The Art of Anticipation only works if you can deliver what you have so lavishly promised. And he couldn’t.
So he didn’t walk to Waterloo. Instead he stomped the four hundred yards back home to Downing Street.
EIGHT
During her relatively short life Mary Wetherell had been forced to surmount many obstacles. Her father, the lack of education, her dismissal from the Army and, more recently, her marriage. A story that was not the stuff of heroism, simply of survival. She’d always followed an uncomplicated code in dealing with these circumstances. Never look back. Fight the next war, not the last.
Of the many names on her long list of confrontations, Colonel Abel Gittings was in no way the most significant. OK, so he had screwed up her career and with it her life-plan, he had humiliated her and been at least partly responsible for the vulnerability that pushed her into a disastrous marriage. If she thought about it, he’d been the cause of much of the misery in her recent life. Yet she tried not to think about it. She’d been able, by and large, to put him behind her. Exmoor was a long way from Blandford, and in her world of fractured emotions she’d decided not to waste any more time on Gittings. Out of sight, out of mind.
Trouble was, she was no longer in Exmoor. She was in London. She had spent much of the last few days on reconnaissance in and around Whitehall. And in the very middle of Whitehall stood the vast milk-whit
e Portland stone edifice of the Ministry of Defence, within which was located a Planning Staff and on which, on secondment, was Gittings.
She hadn’t wanted it to happen, had tried to ignore it. She didn’t even like to think of his name, usually referring to him only as the ‘Black Bastard’, but his proximity had begun to prey upon her mind. Memories – and pain – began to seep back. The worm began to turn once more. Up to that point she’d had a job in hand and she would allow nothing to distract her from that, but now it was over. She and the others had dumped the gear and the bikes at various points around Soho, out of sight of any CCTV cameras, and wandered into the day, unrecognized and untouched. They’d agreed to meet later for dinner at the Army & Navy Club, and in the meantime went their own ways – Amadeus to the sauna, Payne to his club, McKenzie to God-knows-where. They all found their own separate ways of dealing with their anxiety and dispersing the adrenaline.

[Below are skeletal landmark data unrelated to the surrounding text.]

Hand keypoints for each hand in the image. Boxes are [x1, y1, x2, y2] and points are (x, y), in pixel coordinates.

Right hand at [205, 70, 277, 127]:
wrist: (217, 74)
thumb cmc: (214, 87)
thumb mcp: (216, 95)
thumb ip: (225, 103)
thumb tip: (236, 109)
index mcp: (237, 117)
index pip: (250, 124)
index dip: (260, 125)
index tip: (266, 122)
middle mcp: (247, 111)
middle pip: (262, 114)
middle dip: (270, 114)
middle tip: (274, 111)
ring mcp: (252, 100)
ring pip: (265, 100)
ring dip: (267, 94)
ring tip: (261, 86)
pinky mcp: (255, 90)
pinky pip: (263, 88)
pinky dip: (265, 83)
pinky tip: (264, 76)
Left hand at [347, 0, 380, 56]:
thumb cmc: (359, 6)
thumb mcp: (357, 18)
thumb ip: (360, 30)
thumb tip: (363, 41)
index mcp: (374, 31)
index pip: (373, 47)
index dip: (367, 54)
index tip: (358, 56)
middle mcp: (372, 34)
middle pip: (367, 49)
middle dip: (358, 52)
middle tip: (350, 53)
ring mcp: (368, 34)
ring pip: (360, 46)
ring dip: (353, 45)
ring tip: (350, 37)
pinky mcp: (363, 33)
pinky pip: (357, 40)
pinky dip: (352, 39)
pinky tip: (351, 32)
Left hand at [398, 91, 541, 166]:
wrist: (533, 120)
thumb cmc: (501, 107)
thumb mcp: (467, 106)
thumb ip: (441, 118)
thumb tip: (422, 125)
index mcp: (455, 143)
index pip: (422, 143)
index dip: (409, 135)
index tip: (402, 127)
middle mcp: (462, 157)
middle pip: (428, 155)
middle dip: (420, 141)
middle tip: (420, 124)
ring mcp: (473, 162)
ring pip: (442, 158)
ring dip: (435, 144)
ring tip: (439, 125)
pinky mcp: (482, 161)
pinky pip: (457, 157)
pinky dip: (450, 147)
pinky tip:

Wherever her clothes touched her skin, Mary found herself damp with that strange mixture of fear and exhilaration she so missed from her days in the Army. It was no use going back to that claustrophobic room in the boarding house with its nagging phone, anything but that. The day was bright and inviting, with a cooling breeze, so she took a river boat – one of the few modes of transport still functioning in central London – to Kew Gardens, where she sat and ate apples with her back against the bole of a giant cedar and listened to the sound of its branches whispering to the breeze. For a while it was as though she had been transported to a different planet, far from the shadows of her life, and by late afternoon she felt thoroughly refreshed. On the return journey she stood in the prow of the boat, the wind on her cheeks and tugging at her hair. She imagined she hadn’t a care in the world.
Then the boat drew in to dock at Charing Cross. Alongside the Ministry of Defence. And Gittings.
He was like a rash across her body, creeping up on her, and the more she thought about it, the more her skin crawled. Without any clear idea of what she was doing, she found herself loitering opposite one of the two main entrances to the Ministry, waiting.